### [Given material]
--*--
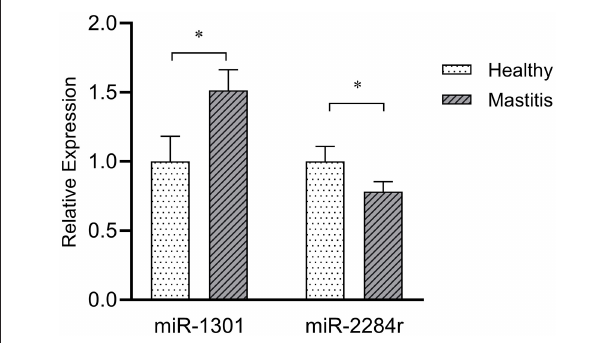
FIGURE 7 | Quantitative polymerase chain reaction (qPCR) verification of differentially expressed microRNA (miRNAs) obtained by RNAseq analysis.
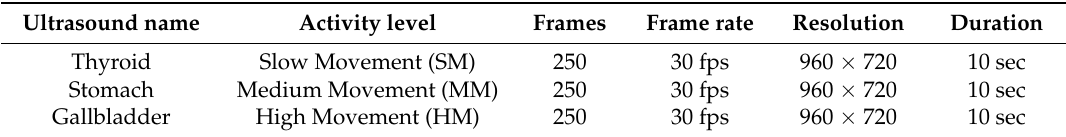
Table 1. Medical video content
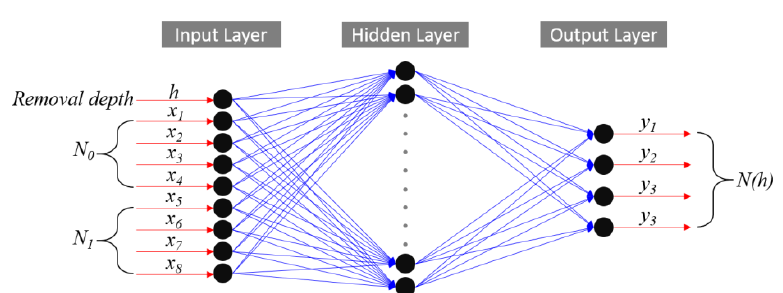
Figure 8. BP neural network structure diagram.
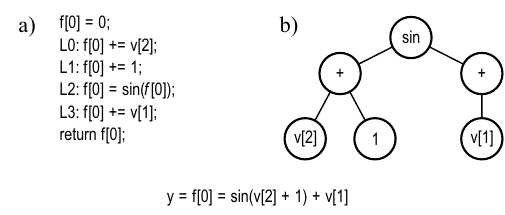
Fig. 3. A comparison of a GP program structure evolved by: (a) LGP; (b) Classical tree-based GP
--*--
Of all the lines in the data above, show only those that hold the word "structure".

### [Solution below]
Figure 8. BP neural network structure diagram.
Fig. 3. A comparison of a GP program structure evolved by: (a) LGP; (b) Classical tree-based GP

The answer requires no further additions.